SeedingAlpha - Evan Huang

Quantitative funds have used satellite photos of parking lots to estimate retail foot traffic, and credit card transaction feeds to predict earnings before they’re announced. Alternative data is any unconventional signal that reflects economic activity before it shows up in official reports. SeedingAlpha applies that same framing to public torrent metadata: 61.5 million torrents, 710 million files, and 19 years of history (2004-2023) representing 123 TB of content — a granular record of global entertainment demand going back to the early internet.

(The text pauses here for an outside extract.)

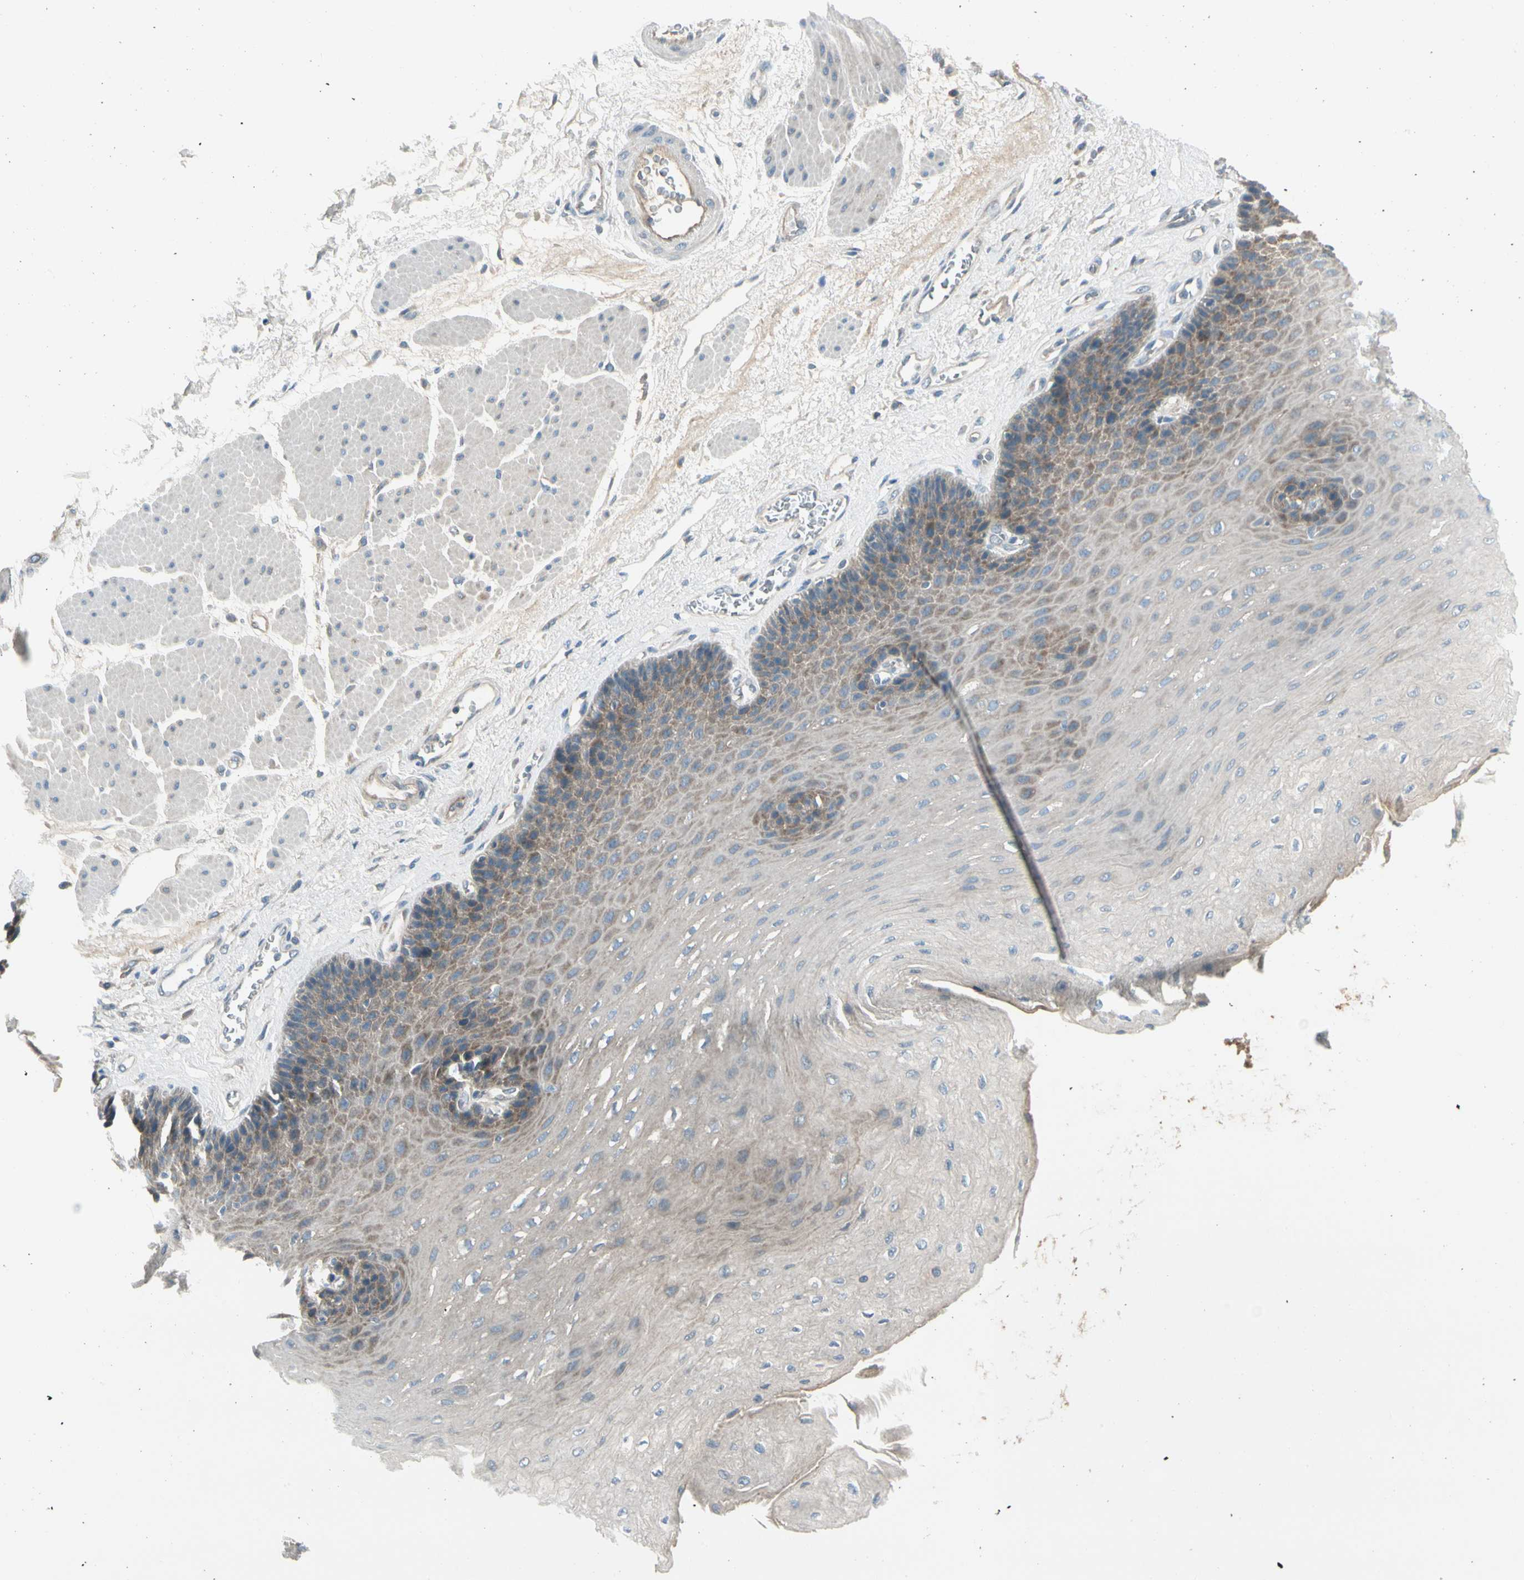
{"staining": {"intensity": "moderate", "quantity": "25%-75%", "location": "cytoplasmic/membranous"}, "tissue": "esophagus", "cell_type": "Squamous epithelial cells", "image_type": "normal", "snomed": [{"axis": "morphology", "description": "Normal tissue, NOS"}, {"axis": "topography", "description": "Esophagus"}], "caption": "A photomicrograph showing moderate cytoplasmic/membranous staining in approximately 25%-75% of squamous epithelial cells in unremarkable esophagus, as visualized by brown immunohistochemical staining.", "gene": "PANK2", "patient": {"sex": "female", "age": 72}}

The dataset is loaded into a DuckDB star schema and queried against Parquet files, making it tractable on a single machine without standing up a data warehouse. The bigger challenge is classification: torrent names are informal and inconsistent — release group tags, quality strings, codec identifiers, and episode numbering conventions all mixed together. A FastText classifier is bootstrapped from roughly 1,000 hand-labeled examples using regex-based labeling rules to expand training coverage to 50k+ samples, with a priority hierarchy that resolves cases where multiple rules match. The title normalizer that feeds into it achieves tested 90% accuracy across movie, TV, game, and software categories.

The financial layer joins torrent activity metrics against stock prices for entertainment companies (DIS, NFLX, WBD, PARA, EA) to run cross-correlation and lead/lag analysis, using SPY as a market control. I wanted to find out whether piracy volume predicts or follows changes in these companies’ valuations.